Friday, October 30, 2009
Yesterday I highlighted Jeff Zients’ testimony before the Senate Budget Committee’s Task Force on Government Performance. But there were two other witnesses who provided some interesting insights, and Senator Mark Warner offered a glimpse of where the...

Yesterday I highlighted Jeff Zients’ testimony before the Senate Budget Committee’s Task Force on Government Performance. But there were two other witnesses who provided some interesting insights, and Senator Mark Warner offered a glimpse of where the Task Force might be heading.

Sir Michael Barber, who led the Prime Minister’s Delivery Unit under Tony Blair, described how Blair created and used the Delivery Unit after he was re-elected in 2001. “Its mission was to secure delivery of about 20 major domestic policy priorities, selected by the Prime Minister in consultation with his cabinet colleagues,” he began.

Barber said the 20 priority areas focus on issues that were most important to citizens, such as reducing crime and ensuring punctuality of the railway, and that were clearly measurable. He described how targets were set, agency and program “delivery plans” were drawn up, and a routine of regular reports and problem-solving meetings was used to ensure action.

Paul Posner, president of the American Society for Public Administration and a former senior official at the Government Accountability Office, talked about the staying power of the concept of performance budgeting and how it has evolved over the past four decades. He said that the Budget Committee could put in place a performance assessment process that could lay the groundwork for making performance-based budget choices.

He noted that “the ability of policymakers to conduct such an annual review process is circumscribed by the structure of the budget process itself.” For example, tradeoffs between spending programs and tax expenditures cannot happen. So a housing grant and a home tax credit cannot be considered together in the budget process because these “policy tools” are “owned” by different congressional committees with different jurisdictions.
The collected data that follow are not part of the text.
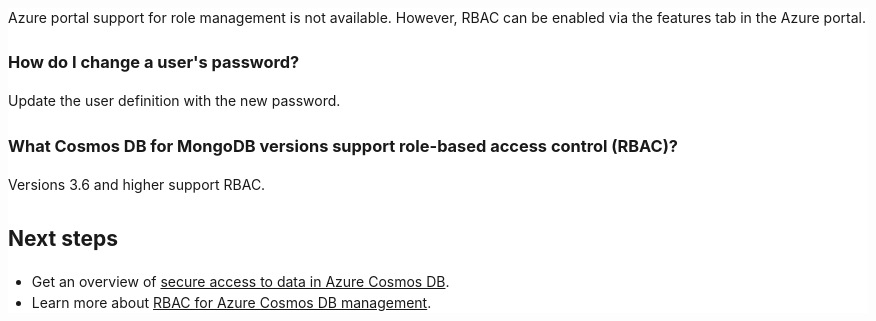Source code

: Azure portal support for role management is not available. However, RBAC can be enabled via the features tab in the Azure portal.

### How do I change a user's password?

Update the user definition with the new password.

### What Cosmos DB for MongoDB versions support role-based access control (RBAC)?

Versions 3.6 and higher support RBAC.

## Next steps

- Get an overview of [secure access to data in Azure Cosmos DB](../secure-access-to-data.md).
- Learn more about [RBAC for Azure Cosmos DB management](../role-based-access-control.md).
He suggested “The Budget Committee Task Force might start by doing selective assessments of the portfolio of programs addressing common outcomes across the government,” such as programs related to food safety or low income housing. He noted: “The Budget Committee is ideally positioned to lead the way in undertaking these crosscutting assessments” and that it has “the ability to use outcomes as the great unifier.”

Senator Warner observed that the British seem to have a better ability to reach across programs and outcomes than the US. Sir Michael noted that while the Prime Minister does have authority to do so, he created cabinet committees around each of the 20 outcome areas, designated a lead minister, and gave each cabinet committee a budget to help coordinate action. The Parliament has little to do with this, but in the US any similar process would require a greater role for the legislative branch.

Senator Warner said his Task Force would undertake a “mapping” of programs, agencies, and congressional committees that touch upon a policy arena, and that the Task Force would select and map two or three policy areas as “proof of concept” pilots. He got the agreement of OMB’s Zients to help, as well.

Next step – selecting the policy arenas!